Brennan; a Real Estate agent, has testified that single-use plastic bags have minimal impact on the overall environment. Brennan, along with Mayor Guenther, both think that requiring a fee will hurt business, and some could be forced to leave the island. That stretch of an argument was quickly smacked down. Remember, the business keeps the fees, there is no cost to the business. It’s the consumer that bears the very small, symbolic cost of this eco-friendly initiative.

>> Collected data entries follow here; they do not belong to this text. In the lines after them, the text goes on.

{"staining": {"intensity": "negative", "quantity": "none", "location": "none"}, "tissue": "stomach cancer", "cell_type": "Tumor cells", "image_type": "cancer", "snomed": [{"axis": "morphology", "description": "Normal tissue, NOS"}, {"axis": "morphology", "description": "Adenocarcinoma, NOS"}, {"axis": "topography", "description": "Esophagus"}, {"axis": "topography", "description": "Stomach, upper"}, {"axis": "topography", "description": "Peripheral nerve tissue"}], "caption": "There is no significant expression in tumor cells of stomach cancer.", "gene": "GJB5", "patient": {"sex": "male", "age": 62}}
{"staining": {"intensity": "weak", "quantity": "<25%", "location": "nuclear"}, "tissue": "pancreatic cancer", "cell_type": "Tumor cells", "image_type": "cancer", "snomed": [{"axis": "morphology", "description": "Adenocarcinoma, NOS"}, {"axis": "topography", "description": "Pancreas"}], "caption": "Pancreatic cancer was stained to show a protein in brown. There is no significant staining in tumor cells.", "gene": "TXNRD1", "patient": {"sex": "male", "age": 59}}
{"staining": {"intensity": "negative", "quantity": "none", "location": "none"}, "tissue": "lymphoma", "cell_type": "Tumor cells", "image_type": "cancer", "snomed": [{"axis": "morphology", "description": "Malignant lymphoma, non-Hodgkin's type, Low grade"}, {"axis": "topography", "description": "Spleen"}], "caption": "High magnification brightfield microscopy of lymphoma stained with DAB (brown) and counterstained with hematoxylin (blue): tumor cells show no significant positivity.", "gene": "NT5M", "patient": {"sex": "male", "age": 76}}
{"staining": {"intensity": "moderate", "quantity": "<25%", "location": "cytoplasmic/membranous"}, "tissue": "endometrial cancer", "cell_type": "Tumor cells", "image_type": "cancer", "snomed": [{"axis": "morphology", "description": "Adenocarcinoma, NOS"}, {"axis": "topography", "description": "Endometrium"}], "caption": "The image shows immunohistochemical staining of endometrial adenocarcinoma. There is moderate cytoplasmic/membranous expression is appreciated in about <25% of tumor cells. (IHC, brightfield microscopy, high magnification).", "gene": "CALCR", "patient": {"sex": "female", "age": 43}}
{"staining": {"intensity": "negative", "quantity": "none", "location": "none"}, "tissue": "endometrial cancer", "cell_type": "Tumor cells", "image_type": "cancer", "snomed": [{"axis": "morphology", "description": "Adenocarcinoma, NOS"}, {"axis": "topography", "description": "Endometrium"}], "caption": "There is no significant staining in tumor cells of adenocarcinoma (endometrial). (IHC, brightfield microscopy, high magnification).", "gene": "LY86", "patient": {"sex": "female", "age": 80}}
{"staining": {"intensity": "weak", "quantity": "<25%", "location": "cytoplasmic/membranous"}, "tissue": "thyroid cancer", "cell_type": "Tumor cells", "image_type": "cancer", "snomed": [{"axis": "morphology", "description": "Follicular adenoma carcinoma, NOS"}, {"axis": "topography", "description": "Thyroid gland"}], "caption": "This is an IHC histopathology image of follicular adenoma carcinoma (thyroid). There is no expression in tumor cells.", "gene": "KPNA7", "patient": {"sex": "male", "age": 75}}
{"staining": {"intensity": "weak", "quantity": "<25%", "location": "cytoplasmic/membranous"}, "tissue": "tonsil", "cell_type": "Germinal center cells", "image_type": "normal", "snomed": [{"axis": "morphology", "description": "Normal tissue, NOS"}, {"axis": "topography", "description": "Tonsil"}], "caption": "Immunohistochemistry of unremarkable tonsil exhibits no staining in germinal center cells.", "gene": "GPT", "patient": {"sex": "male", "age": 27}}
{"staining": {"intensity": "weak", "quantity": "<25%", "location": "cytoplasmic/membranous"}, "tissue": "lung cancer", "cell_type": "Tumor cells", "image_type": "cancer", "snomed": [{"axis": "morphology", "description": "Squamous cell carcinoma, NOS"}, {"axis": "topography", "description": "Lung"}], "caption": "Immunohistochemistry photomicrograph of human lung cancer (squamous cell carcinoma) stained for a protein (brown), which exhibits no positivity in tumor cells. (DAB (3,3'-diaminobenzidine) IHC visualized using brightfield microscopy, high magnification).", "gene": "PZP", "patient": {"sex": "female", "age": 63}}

Brigantine Chamber President Brennan doesn’t want to replace & reduce plastic bags, he wants to ‘properly dispose of them’. Brennan was chastised for that statement. It’s a well known fact that single use plastic bags do not break down naturally and typically end up in landfills. To date, there is no way to ‘properly dispose of them’.

Brigantine Chamber President, Mike Brennan; Mayor Guenther’s Bag Man

Plastic bags are a real problem living on a windy island like Brigantine. Not only creating unsightly and non-biodegradable trash, but these plastics do great harm to marine mammals, sea birds and other coastal wildlife.

It’s been noted that representatives from the MMSC; Marine Mammal Stranding Center have yet to make any statements about this issue. Could pressure to ‘stay out of it’ from Brigantine Councilman Simpson be the reason? We’d venture to say yes. The MMSC deals with a growing number of wildlife species that are injured or killed due to plastics in the ocean, air and back-bays.

Mayor Guenther sided against The Green Team and used scare tactics. Guenther read a document he received from a retail council. It used questionable, borderline false language that was clearly meant to scare. Banning all plastics, imposing tax on consumers, impact on prices, ACME supermarket might leave town, prices will rise, etc..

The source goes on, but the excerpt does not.